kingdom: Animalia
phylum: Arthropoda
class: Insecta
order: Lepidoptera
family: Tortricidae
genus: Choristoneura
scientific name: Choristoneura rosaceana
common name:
--
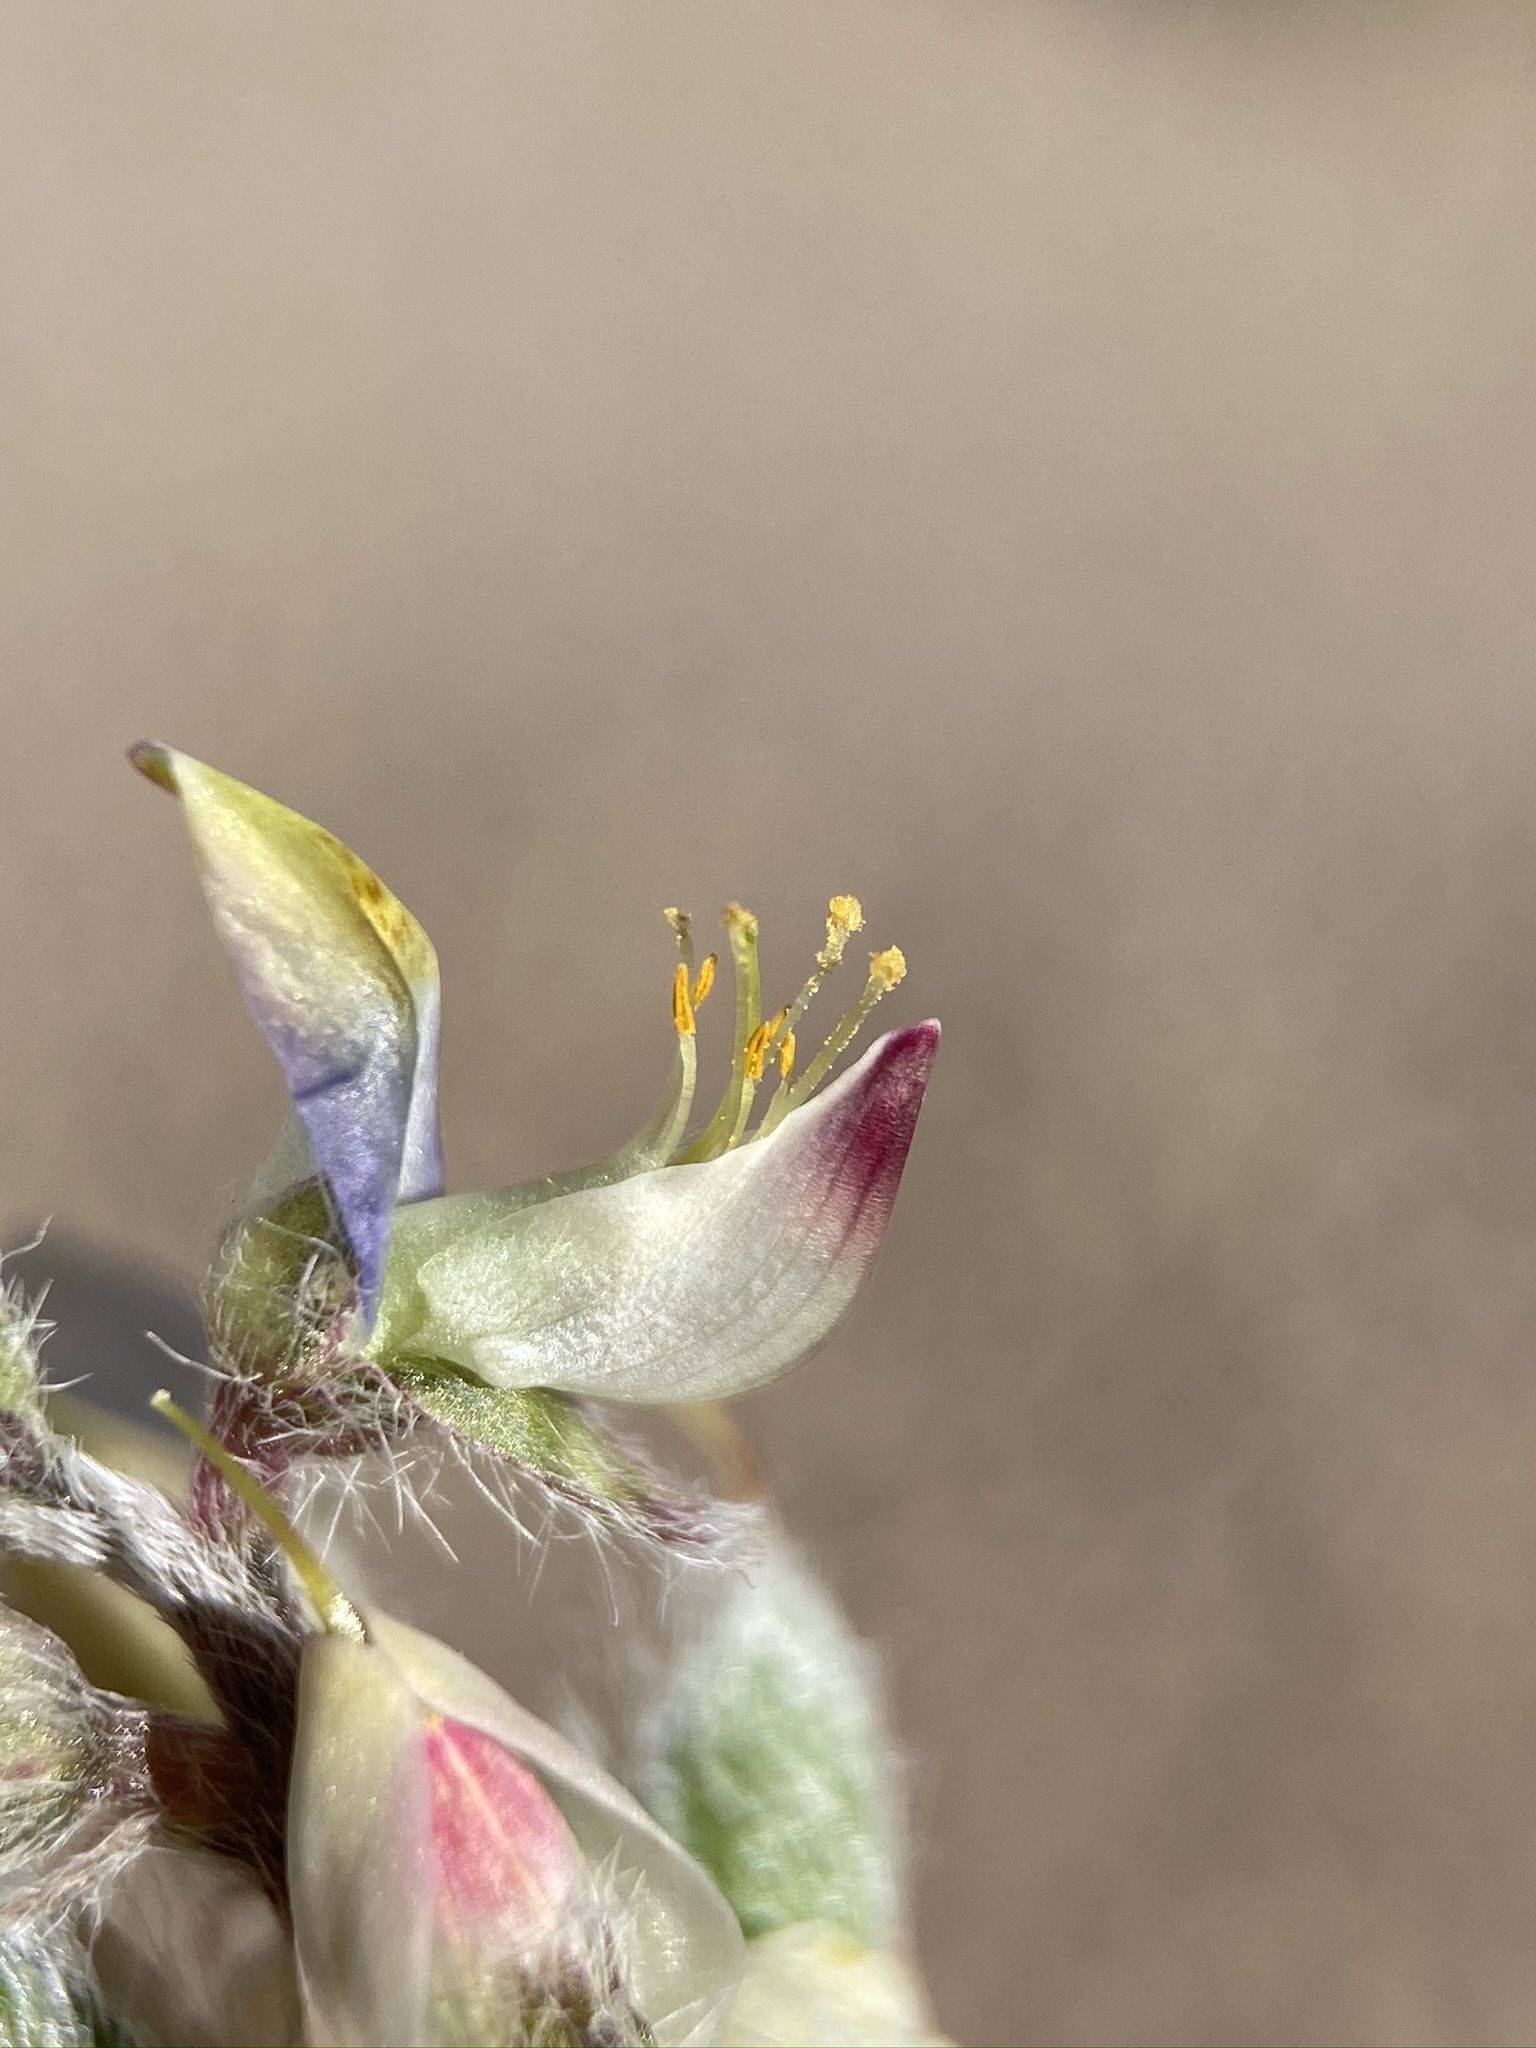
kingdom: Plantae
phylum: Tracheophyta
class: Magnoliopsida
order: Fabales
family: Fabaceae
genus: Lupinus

DIRECTIVE ::
Can you copy the rows starting at the one containing "kingdom: Animalia" and ending at the one containing "scientific name: Choristoneura rosaceana", both included, with no changes?

WRITTEN SOLUTION ::
kingdom: Animalia
phylum: Arthropoda
class: Insecta
order: Lepidoptera
family: Tortricidae
genus: Choristoneura
scientific name: Choristoneura rosaceana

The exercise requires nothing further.